Just what did they find out about J. Shannon Fraser? First, that he was born in Harrowsmith in 1883 to Skyler, a labourer, and Annie (Ferguson), a weaver. The couple moved to Kingston and lived at 217 and 277 Earl Street. Fraser married Annie Stewart from Westbrook, ON in 1903 and they had a daughter, Mildred. The three would all come to know Tom Thomson at Canoe Lake years later. Fraser lived at 105 and 119 Lower Bagot Street in Kingston before ending up at Canoe Lake as the postmaster and proprietor at Mowat Lodge with his wife Annie.

Why and how do the students think Fraser was involved in Thomson’s death? They believe that the night before Thomson died, he and Fraser had argued about a debt Fraser owed to Thomson. They also believe that Fraser could have been encouraged by Winnie Trainor's father, who may have been trying to persuade the painter not leave his daughter. Thomson was apparently planning to head out west to paint in the Rockies.

Student Ashlee Redmond explained that theory in the presentation. “It is thought that Tom and Fraser had a heated exchange, with Fraser pushing Tom into the hearth of the fireplace where Tom likely fell and hit his head on an andiron, which caused his death and accounted for the gash on his head.”

The students’ theory is based on a confession that Fraser's wife Annie reportedly made to her friend Daphne Crombie, that she and her husband Shannon had dragged Tom's body to the lake. In part of their research the students quote Crombie, who 60 years later, on January 4, 1977, stated in an interview with Algonquin historian Ronald Pittaway, that “she (Annie Fraser) never told me lies, ever.”

The students feel that this is the most likely explanation of what happened to one of Canada’s best-known painters.

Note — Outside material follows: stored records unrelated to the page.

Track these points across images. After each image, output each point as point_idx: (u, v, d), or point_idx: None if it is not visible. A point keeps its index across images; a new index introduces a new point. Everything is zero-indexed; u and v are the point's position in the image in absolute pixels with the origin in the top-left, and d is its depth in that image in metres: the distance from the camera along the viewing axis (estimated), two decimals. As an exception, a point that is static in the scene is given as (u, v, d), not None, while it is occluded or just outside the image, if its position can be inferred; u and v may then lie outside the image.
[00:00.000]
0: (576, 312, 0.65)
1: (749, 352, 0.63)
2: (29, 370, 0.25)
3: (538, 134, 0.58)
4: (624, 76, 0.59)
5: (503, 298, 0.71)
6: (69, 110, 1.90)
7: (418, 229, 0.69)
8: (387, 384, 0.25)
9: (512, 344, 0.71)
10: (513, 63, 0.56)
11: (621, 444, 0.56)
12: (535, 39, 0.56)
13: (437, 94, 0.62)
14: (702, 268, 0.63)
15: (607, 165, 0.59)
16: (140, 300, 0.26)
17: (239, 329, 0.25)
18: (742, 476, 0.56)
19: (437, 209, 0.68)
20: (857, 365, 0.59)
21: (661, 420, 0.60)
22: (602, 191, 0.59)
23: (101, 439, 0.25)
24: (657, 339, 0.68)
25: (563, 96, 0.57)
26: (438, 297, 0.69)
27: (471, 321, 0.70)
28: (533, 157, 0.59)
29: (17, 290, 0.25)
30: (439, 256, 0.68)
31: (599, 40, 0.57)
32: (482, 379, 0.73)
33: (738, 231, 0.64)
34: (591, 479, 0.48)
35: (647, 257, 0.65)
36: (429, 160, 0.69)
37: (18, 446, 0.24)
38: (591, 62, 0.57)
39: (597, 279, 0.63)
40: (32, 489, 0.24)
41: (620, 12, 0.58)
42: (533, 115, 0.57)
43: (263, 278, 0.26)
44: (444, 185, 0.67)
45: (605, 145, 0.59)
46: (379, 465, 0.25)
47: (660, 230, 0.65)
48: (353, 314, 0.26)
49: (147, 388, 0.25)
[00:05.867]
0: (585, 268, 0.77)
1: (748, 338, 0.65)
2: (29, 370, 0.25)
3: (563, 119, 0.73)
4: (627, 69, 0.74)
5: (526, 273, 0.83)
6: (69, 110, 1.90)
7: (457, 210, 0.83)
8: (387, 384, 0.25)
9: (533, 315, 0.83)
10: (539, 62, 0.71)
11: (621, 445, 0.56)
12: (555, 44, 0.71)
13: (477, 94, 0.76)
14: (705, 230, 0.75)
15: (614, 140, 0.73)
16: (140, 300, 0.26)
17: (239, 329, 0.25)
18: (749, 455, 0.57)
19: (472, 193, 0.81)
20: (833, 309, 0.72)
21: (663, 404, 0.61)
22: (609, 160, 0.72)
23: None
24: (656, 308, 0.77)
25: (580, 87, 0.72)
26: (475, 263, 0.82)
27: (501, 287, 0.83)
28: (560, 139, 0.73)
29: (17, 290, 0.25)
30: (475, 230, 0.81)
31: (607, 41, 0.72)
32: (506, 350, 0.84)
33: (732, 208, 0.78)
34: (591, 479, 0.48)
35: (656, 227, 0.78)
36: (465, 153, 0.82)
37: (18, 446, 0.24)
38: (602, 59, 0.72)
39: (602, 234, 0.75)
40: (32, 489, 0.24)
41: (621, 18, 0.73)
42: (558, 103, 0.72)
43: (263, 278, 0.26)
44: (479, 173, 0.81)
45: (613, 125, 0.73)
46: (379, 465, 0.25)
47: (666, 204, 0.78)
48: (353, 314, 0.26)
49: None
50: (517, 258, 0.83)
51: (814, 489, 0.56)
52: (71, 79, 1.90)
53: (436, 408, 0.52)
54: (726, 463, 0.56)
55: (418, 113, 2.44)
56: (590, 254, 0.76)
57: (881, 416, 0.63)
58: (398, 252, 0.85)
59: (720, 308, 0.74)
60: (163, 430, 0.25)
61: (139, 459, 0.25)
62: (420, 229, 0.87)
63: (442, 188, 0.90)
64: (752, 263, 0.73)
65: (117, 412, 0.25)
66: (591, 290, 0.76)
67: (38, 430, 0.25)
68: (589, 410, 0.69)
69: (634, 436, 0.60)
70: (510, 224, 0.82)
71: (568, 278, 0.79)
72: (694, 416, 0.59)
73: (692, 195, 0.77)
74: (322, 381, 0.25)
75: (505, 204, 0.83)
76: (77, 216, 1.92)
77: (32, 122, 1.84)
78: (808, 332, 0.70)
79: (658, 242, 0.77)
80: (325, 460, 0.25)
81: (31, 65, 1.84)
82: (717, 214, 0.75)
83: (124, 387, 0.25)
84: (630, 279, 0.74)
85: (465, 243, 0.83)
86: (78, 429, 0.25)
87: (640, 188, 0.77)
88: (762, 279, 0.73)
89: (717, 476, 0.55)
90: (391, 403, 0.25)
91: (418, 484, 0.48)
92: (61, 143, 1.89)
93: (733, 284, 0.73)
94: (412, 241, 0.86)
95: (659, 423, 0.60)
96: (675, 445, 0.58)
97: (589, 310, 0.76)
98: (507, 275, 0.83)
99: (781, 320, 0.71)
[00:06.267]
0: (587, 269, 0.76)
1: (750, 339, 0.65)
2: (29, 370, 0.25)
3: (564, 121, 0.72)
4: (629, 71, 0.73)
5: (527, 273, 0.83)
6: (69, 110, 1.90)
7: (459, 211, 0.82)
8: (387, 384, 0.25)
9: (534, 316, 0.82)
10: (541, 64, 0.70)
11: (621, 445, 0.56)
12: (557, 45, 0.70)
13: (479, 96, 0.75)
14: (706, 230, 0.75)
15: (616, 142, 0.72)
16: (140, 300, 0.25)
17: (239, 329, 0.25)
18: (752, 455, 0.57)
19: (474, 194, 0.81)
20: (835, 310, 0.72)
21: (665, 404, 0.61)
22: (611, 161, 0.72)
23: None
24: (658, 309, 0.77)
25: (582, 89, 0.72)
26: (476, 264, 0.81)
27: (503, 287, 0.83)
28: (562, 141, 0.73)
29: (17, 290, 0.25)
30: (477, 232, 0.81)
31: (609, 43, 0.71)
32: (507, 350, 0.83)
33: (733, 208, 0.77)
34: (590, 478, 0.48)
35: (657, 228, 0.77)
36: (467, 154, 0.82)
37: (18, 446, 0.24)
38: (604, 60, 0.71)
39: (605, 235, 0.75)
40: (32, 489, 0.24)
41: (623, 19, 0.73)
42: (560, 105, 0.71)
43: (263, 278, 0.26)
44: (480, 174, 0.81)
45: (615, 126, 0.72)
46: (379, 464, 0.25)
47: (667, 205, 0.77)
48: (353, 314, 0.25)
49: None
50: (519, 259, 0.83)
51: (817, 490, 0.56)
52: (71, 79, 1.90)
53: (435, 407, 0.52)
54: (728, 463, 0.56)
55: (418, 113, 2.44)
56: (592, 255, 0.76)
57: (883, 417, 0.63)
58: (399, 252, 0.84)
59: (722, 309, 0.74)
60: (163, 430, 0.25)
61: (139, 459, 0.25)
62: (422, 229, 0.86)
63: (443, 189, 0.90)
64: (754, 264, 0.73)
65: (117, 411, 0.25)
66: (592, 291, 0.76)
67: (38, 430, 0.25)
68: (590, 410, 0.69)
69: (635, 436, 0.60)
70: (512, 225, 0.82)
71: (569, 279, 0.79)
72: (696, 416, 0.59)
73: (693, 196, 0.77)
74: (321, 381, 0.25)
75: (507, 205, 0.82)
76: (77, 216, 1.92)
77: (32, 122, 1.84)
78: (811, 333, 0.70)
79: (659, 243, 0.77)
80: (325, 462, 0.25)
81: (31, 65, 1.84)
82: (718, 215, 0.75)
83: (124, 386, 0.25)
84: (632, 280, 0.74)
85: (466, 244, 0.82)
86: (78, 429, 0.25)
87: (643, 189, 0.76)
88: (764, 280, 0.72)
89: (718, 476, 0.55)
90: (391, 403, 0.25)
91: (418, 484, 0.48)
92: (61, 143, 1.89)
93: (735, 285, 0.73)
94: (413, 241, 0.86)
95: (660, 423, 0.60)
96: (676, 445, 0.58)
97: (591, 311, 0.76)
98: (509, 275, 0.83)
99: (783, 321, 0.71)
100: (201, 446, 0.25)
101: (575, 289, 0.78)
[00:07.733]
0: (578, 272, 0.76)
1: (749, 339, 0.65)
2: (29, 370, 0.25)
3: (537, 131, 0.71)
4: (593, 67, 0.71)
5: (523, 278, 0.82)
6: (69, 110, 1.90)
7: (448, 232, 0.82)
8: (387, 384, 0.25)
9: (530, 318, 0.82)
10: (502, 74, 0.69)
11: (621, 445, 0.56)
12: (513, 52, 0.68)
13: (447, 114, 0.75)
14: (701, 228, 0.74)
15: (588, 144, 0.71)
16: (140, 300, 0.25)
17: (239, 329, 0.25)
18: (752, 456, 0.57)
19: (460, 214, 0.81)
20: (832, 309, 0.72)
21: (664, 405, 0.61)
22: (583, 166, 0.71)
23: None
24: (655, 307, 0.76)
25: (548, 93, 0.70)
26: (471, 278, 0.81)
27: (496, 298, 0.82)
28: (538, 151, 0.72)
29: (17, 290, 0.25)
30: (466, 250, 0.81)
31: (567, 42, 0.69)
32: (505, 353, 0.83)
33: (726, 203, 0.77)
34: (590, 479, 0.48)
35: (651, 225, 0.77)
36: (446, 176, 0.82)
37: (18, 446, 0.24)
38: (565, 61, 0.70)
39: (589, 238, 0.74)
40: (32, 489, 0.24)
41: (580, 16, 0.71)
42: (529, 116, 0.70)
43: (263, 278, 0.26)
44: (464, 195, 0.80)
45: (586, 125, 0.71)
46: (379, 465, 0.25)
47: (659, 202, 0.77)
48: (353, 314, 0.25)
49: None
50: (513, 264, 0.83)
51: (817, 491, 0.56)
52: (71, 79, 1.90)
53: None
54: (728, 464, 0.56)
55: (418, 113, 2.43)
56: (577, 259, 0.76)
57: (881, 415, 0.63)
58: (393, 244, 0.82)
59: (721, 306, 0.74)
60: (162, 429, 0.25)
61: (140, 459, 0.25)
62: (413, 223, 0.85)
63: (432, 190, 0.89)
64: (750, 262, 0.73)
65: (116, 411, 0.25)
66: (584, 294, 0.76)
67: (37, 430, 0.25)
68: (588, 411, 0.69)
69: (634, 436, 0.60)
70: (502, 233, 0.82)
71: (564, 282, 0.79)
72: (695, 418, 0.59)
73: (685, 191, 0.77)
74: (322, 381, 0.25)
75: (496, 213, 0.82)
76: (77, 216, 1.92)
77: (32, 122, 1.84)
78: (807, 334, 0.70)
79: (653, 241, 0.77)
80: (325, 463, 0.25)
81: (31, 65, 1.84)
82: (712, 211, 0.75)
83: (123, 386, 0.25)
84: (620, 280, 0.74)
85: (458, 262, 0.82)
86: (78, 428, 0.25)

The mystery, however, continues and the subject has been recently unearthed again with the recent news of a new Thomson painting that was bought for $50 at a flea market in B.C. The sketch-style painting, thought to have been painted in 1915 from his canoe in Algonquin Park, is estimated to be worth anywhere from $150,000 to $200,000. Further information uncovered by the students shows that a B.C. connection to Thomson's work is not so unusual. Their research at Queen’s University archives shows that the Frasers’ daughter Mildred married Arthur Victor Biggs in 1922, eventually moved to B.C. and had a son, Lorne, who is still alive and who reportedly lived in B.C. until just one year ago. So the plot thickens, as they say, and the theories continue.

In the meantime Tom Thomson's name and paintings (Photo right, West  Wind by Tom Thomson) will forever be enshrined in the Canadian imagination and now there is a possible connection to the village of Harrowsmith, the birthplace of J. Shannon Fraser. The “Searching for Tom” project will be on display at the Cloyne Pioneer Museum, which opens on Saturday, June 23.

Following the students’ presentation, NAEC teacher, painter, photographer, graphic designer and writer Katie Ohlke also made an equally compelling presentation about her forays into Algonquin Park last summer, where she followed in the footsteps of Tom Thomson and discovered many of the exact sites where certain of his works were painted.

In other C&DHS news, On May 19 at 9 a.m. the Pioneer Museum will be holding its annual garage sale at Barrie Hall.